Physics > Fluid Dynamics
[Submitted on 17 May 2026]
Title:Shear alignment and tensorial Taylor--Aris dispersion of Brownian rods in a circular tube
View PDF HTML (experimental)Abstract:Brownian rods disperse in pressure-driven flow through a coupling between axial shear, anisotropic translational diffusion and Jeffery--Brownian rotation. Classical tube Taylor--Aris theory treats transverse mixing as a scalar process, and existing passive-rod reductions have mainly addressed planar geometries. A circular tube adds two ingredients: the shear strength varies with radius and freely rotating rods sample a three-dimensional orientation space. We formulate a tensorial Taylor--Aris theory for dilute axisymmetric rods in Poiseuille flow by solving the local steady orientation Fokker--Planck problem and using its second moments to close a conservative axisymmetric transport equation. The long-wave reduction shows how each part of the diffusion tensor enters the one-dimensional limit. The radial diffusivity sets the invariant cross-sectional measure and the cell problem for the leading Taylor coefficient; the radial--axial component produces an inverse-P{é}clet correction to the migration speed; the axial component gives the direct diffusivity.
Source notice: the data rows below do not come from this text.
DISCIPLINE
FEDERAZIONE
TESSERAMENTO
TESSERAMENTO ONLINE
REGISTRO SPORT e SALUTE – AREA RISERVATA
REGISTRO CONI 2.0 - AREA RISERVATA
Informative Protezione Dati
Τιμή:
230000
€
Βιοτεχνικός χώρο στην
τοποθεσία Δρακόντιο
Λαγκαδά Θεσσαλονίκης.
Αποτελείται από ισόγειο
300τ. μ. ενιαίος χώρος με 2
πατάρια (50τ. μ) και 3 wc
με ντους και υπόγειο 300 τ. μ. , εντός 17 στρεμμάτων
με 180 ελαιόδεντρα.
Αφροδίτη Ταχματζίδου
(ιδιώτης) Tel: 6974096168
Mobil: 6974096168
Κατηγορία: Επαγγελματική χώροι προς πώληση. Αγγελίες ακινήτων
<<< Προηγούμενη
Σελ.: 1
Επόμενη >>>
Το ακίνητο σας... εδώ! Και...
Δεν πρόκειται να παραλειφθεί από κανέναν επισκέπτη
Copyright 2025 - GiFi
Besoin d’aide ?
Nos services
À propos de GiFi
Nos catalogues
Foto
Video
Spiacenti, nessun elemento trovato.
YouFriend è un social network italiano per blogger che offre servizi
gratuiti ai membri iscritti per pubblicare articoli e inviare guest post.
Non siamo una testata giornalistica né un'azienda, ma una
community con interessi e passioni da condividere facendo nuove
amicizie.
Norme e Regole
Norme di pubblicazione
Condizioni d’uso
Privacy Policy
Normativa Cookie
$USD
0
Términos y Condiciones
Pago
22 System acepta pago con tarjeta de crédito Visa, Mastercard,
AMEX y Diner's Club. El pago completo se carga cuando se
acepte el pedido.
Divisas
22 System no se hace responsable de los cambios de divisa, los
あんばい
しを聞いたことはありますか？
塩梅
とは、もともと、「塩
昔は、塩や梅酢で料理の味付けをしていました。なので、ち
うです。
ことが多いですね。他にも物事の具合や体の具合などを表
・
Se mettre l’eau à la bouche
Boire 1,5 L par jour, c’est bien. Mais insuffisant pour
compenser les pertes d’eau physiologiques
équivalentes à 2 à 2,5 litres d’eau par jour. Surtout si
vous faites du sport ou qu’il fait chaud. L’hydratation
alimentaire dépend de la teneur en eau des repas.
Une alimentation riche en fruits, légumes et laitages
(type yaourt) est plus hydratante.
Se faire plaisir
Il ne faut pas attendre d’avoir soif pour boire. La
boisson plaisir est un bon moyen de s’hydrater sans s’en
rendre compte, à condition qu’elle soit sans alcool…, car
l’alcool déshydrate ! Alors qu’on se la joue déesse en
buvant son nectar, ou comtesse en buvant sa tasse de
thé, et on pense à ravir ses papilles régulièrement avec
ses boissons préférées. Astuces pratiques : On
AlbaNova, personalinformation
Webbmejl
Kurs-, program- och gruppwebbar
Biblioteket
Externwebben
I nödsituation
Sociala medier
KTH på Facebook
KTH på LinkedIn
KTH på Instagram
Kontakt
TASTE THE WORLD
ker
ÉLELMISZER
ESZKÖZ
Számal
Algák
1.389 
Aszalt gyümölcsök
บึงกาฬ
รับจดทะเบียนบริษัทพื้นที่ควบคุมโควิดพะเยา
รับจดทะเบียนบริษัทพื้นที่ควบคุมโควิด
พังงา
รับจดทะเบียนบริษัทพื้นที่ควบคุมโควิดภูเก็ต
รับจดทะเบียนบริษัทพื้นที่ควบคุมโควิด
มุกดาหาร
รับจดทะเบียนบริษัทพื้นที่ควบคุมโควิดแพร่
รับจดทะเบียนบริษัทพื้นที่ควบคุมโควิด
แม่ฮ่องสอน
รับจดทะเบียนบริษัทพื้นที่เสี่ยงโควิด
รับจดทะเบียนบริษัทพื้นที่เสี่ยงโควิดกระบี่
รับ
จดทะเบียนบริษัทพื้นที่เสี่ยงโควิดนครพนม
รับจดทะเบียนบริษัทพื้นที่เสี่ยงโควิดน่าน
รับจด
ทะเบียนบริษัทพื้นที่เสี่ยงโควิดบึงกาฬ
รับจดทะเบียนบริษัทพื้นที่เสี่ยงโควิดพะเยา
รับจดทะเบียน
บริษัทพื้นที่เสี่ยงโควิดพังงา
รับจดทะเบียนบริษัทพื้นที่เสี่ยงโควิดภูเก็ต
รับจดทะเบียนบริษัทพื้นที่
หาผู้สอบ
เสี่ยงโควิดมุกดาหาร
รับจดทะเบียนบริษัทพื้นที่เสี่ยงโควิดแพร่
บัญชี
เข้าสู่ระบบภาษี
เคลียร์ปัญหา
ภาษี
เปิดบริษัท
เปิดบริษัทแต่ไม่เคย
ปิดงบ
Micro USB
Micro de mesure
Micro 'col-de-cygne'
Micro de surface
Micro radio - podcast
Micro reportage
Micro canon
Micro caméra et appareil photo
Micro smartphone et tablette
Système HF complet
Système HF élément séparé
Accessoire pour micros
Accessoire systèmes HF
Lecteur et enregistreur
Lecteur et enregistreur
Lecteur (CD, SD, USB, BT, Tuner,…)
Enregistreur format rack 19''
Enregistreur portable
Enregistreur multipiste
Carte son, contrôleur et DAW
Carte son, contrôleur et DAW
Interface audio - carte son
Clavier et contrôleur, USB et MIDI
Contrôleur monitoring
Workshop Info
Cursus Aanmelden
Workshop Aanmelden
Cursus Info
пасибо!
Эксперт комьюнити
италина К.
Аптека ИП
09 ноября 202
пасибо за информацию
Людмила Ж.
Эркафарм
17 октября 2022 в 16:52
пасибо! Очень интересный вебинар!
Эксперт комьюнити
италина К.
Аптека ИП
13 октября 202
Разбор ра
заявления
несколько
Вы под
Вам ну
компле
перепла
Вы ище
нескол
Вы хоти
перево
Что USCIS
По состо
The central mechanism is the streamwise alignment generated in high-shear annular layers. Alignment reduces radial diffusivity there, shifts the long-time sampling of the velocity profile toward slower streamlines, and amplifies the radial cell response. In strong shear this raises the Taylor coefficient by about \(23\%\) for aspect ratio \(p=1000\) and by about \(30\%\) in the infinitely slender limit, approaching the fully aligned bound. Direct simulations of the full tensorial equation validate the asymptotic coefficients. The same radial mixing operator also gives a Sturm--Liouville spectral model that tracks finite-time relaxation from different radial injections to the long-time Taylor regime.